Executives from across the IT industry weighed in with perspectives. Mike Schuricht, VP of product management at Bitglass, believes misconfigured cloud accounts are emerging as "some of the most common and widely targeted attack vectors across all industries."
In the struggle to find the right talent and IT management tools, Schuricht adds, many firms are "susceptible to misconfigurations as they struggle to implement security best practices like continuous monitoring, data loss prevention, behavior analytics, and the like. As it is often not possible for these organizations to scale their security teams, it is absolutely critical that they implement flexible, cost-effective solutions.”
Added Zohar Alon, co-founder and CEO of Dome9: “Considering the amount of focus that S3 bucket misconfigurations have gotten in recent months, this exposure of sensitive information is simply unjustifiable."
Amazon has certainly been working to help customers improve their security postures. For instance, the cloud giant in 2017 launched Amazon Macie for data loss prevention, Alon notes.
"There is also a rich ecosystem of security solution providers focused on helping organizations prevent major exposures such as this," he adds. But ultimately it all comes down to accountability. "At the end of the day, organizations are responsible for ensuring that they implement a continuous compliance and active cloud protection in order to protect personal information and prevent misconfigurations like this from slipping through the cracks."

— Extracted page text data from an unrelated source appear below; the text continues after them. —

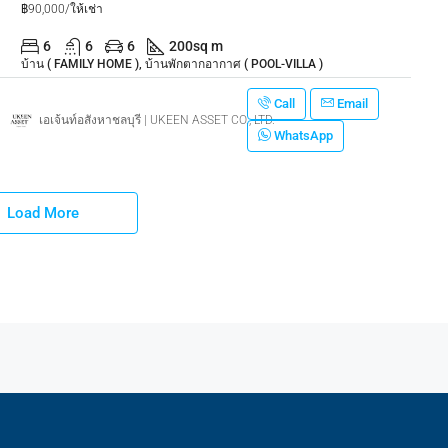
฿90,000/ให้เช่า
6
6
6
200
sq m
บ้าน ( FAMILY HOME ), บ้านพักตากอากาศ ( POOL-VILLA )
Call
Email
เอเจ้นท์อสังหาชลบุรี | UKEEN ASSET CO., LTD.
WhatsApp
Load More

AWS Cloud Data Leaks, Exposures and User Error
This is the latest in a growing list of AWS cloud data exposures that involved user error rather than any type of Amazon hack, breach or vulnerability on the part of the cloud services provider. Similar AWS cloud bucket exposures have involved:
- Accenture Cloud: Accenture Cloud mission critical intellectual property (IP) was exposed via an Amazon Web Services (AWS) cloud leak.
- Roughly 119,000 FedEx customer identification records.
- Time Warner Cable: More than 4 million Time Warner Cable customer records were exposed via an AWS cloud leak.
- WWE: A World Wrestling Entertainment (WWE) database leak exposed the personal information of more than 3 million users.
- Dow Jones: About 2.2 million Dow Jones subscribers were affected by a data leak that occurred due to a misconfigured AWS cloud account.
Amazon has taken multiple steps to simplify AWS settings and configuration options for end-customers, but UpGuard and other security researchers continue to occasionally find exposed AWS buckets.